The strength of Islam in many cases depends upon imponderable factors of history that are subject to profound change. For black Africa, one of Islam's chief lures is its tolerance of polygamy--a practice sure to wither away with the tribal structure that made it necessary, as it has in much of the Middle East. In the Arab world, the faith that created empires is subsidized by Presidents and dictators partly because it can provide spiritual justification for political ambitions. Egypt, for example, funnels vast sums of money into the propaganda outlets of the Supreme Islamic Council, which praises Nasser almost as much as God. But favors given could be favors withheld when they no longer fulfill a national purpose. Islamic nation-states increasingly take their ideas and institutions--such as penal codes and constitutions--from the secular experience of the East and West, rather than the Shariah (religious law).

One French orientalist cynically concludes that "Islam, as a faith and a law, can no longer exist in modern civilization." Yet the continuing lure of the hajj for all Moslems, from fellah to philosopher, makes it clear that the spirit of Mohammed's faith is not so easily stilled.
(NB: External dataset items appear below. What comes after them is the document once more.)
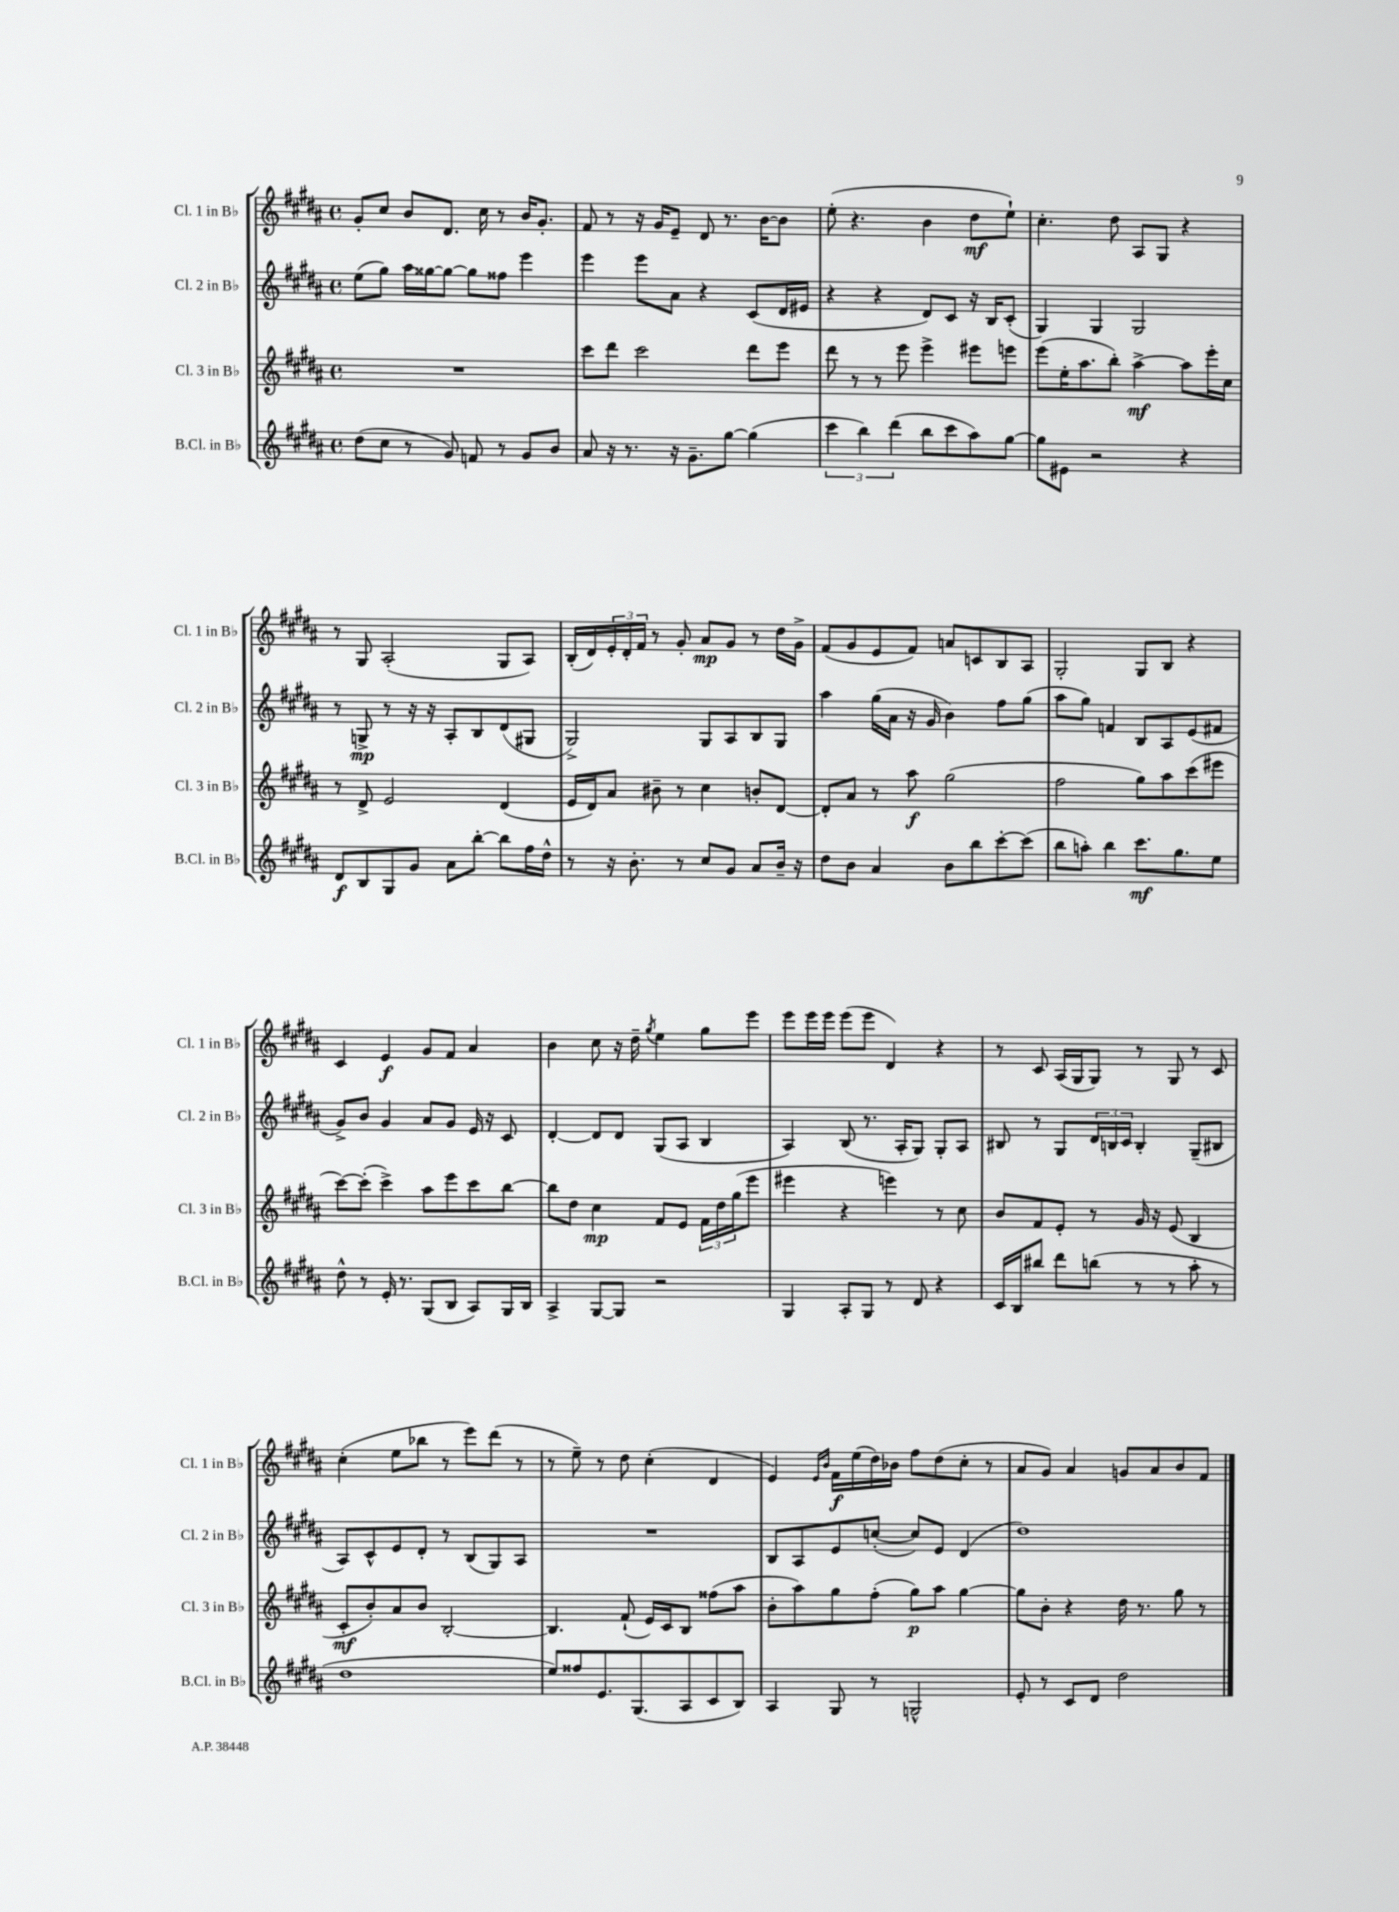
<<
\new StaffGroup <<
\new Staff = "s0" \with { instrumentName = "Cl. 1 in Bb" shortInstrumentName = "Cl. 1 in Bb" } {
    \clef treble \key b \major \defaultTimeSignature \time 4/4
    gis'8-. cis''8 b'8 dis'8. cis''16 r8 b'16 gis'8.-. |
    fis'8 r8 r16 gis'16 e'8-- dis'8 r8. b'16~ b'8 |
    e''8-.( r4. b'4 dis''8\mf e''8-!) |
    cis''4.-. dis''8 ais8 gis8 r4 |
    r8 gis8 ais2-.( gis8 ais8) |
    b16-.( dis'16) \tuplet 3/2 { e'16-. dis'16-. fis'16 } r8 gis'8-. ais'8\mp gis'8 r8 dis''16 gis'16-> |
    fis'8( gis'8 e'8 fis'8) a'8 c'8 b8 ais8 |
    gis2-. gis8 b8 r4 |
    cis'4 e'4\f gis'8 fis'8 ais'4 |
    b'4 cis''8 r16 dis''16-- \acciaccatura { gis''8 } e''4 gis''8 e'''8 |
    e'''8 e'''16 e'''16 e'''8( e'''8 dis'4) r4 |
    r8 cis'8 ais16( gis16 gis8) r8 gis8 r8 cis'8 |
    cis''4-.( e''8 bes''8 r8 e'''8) dis'''8( r8 |
    r8 e''8--) r8 dis''8 cis''4-.( dis'4 |
    e'4) \grace { e'16 b'16 } fis'16\f e''16( dis''16) bes'16 fis''8 dis''8( cis''8-. r8 |
    ais'8 gis'8) ais'4 g'8 ais'8 b'8 fis'8 \bar "|." |
}
\new Staff = "s1" \with { instrumentName = "Cl. 2 in Bb" shortInstrumentName = "Cl. 2 in Bb" } {
    \clef treble \key b \major \defaultTimeSignature \time 4/4
    e''8( gis''8) ais''16 gisis''16~ gisis''8~ gisis''8 fisis''8 e'''4 |
    e'''4 e'''8 ais'8 r4 cis'8( dis'16 eis'16 |
    r4 r4 dis'8) cis'8 r16 b16 cis'8-.( |
    gis4) gis4 gis2 |
    r8 g8->\mp r8 r16 r16 ais8-. b8 dis'8( gis8 |
    gis2->) gis8 ais8 b8 gis8 |
    ais''4 gis''16( ais'16 r16 gis'16 b'4) fis''8 gis''8( |
    ais''8 gis''8) f'4 b8 ais8 e'8( fis'8 |
    gis'8->) b'8 gis'4 ais'8 gis'8 e'16 r16 cis'8 |
    dis'4~-. dis'8 dis'8 gis8( ais8 b4 |
    ais4) b8( r8. ais16-. gis8) gis8-. ais8 |
    bis8 r8 gis8 \tuplet 3/2 { dis'16 b16 cis'16 } b4-. gis8--( bis8 |
    ais8) cis'8-^ e'8 dis'8-. r8 b8( gis8) ais8 |
    R1 |
    b8 ais8 e'8 c''8~-.( c''8) e'8 dis'4( |
    dis''1) \bar "|." |
}
\new Staff = "s2" \with { instrumentName = "Cl. 3 in Bb" shortInstrumentName = "Cl. 3 in Bb" } {
    \clef treble \key b \major \defaultTimeSignature \time 4/4
    R1 |
    cis'''8 dis'''8 cis'''2 dis'''8 e'''8 |
    dis'''8 r8 r8 e'''8 e'''4-> eis'''8 e'''8 |
    e'''8( e''16-. ais''8. b''8-.) ais''4~->\mf ais''8 e'''16-. cis''16 |
    r8 dis'8-> e'2 dis'4( |
    e'16 dis'16) ais'8 bis'8-- r8 cis''4 b'8-. dis'8~ |
    dis'8-. ais'8 r8 ais''8\f gis''2( |
    fis''2 gis''8) ais''8 cis'''8( eis'''8 |
    cis'''8~) cis'''8-.( cis'''4->) ais''8 e'''8 cis'''8 b''8~ |
    b''8 dis''8 cis''4\mp fis'8 e'8 \tuplet 3/2 { fis'16 dis''16 gis''16( } e'''8 |
    eis'''4 r4 e'''4) r8 cis''8 |
    b'8 fis'8 e'8-. r8 gis'16 r16 e'8( b4 |
    cis'8-.\mf b'8-.) ais'8 b'8 b2~-. |
    b4. fis'8-!( e'16) cis'16 b8 fisis''8( ais''8 |
    b'8-. ais''8) gis''8 fis''8-.( gis''8\p) ais''8 gis''4~ |
    gis''8 b'8-. r4 dis''16 r8. gis''8 r8 \bar "|." |
}
\new Staff = "s3" \with { instrumentName = "B.Cl. in Bb" shortInstrumentName = "B.Cl. in Bb" } {
    \clef treble \key b \major \defaultTimeSignature \time 4/4
    dis''8( cis''8 r8 gis'8) f'8 r8 gis'8 b'8 |
    ais'8 r16 r8. r16 gis'8.-- gis''8~ gis''4( |
    \tuplet 3/2 { cis'''4 b''4) dis'''4( } b''8 cis'''8 ais''8) gis''8~ |
    gis''8 eis'8 r2 r4 |
    dis'8\f b8 gis8 gis'8 ais'8 b''8~-. b''8 fis''16 dis''16-^ |
    r8 r16 b'8.-. r8 cis''8 gis'8 ais'8 b'16-- r16 |
    dis''8 b'8 ais'4 b'8 b''8 cis'''8~-. cis'''8( |
    b''8 a''8-.) b''4 cis'''8.\mf gis''8. e''8 |
    dis''8-^ r8 e'16-. r8. gis8( b8 ais8) gis16 b16 |
    ais4-> gis8~ gis8 r2 |
    gis4 ais8-. gis8 r8 dis'8 r4 |
    cis'16 b16 bis''8 dis'''8 b''8( r8 r8 ais''8-. r8 |
    dis''1 |
    e''8) fisis''8 e'8. gis8.( ais8 cis'8 b8) |
    ais4 gis8 r8 g2-^ |
    e'8-. r8 cis'8 dis'8 dis''2 \bar "|." |
}
>>
>>
\layout { \context { \Score \remove "Bar_number_engraver" } }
Far more likely than slow extinction is that Islam will gradually undergo the same kind of transition that Christianity went through, as the concept of Christendom fell before secularization. In time, Islam may lose its overtones of an ideology governing all of life--as Christianity did in the Middle Ages--to become, stripped down and freshened, simply one of man's many ways of encountering the mystery of God.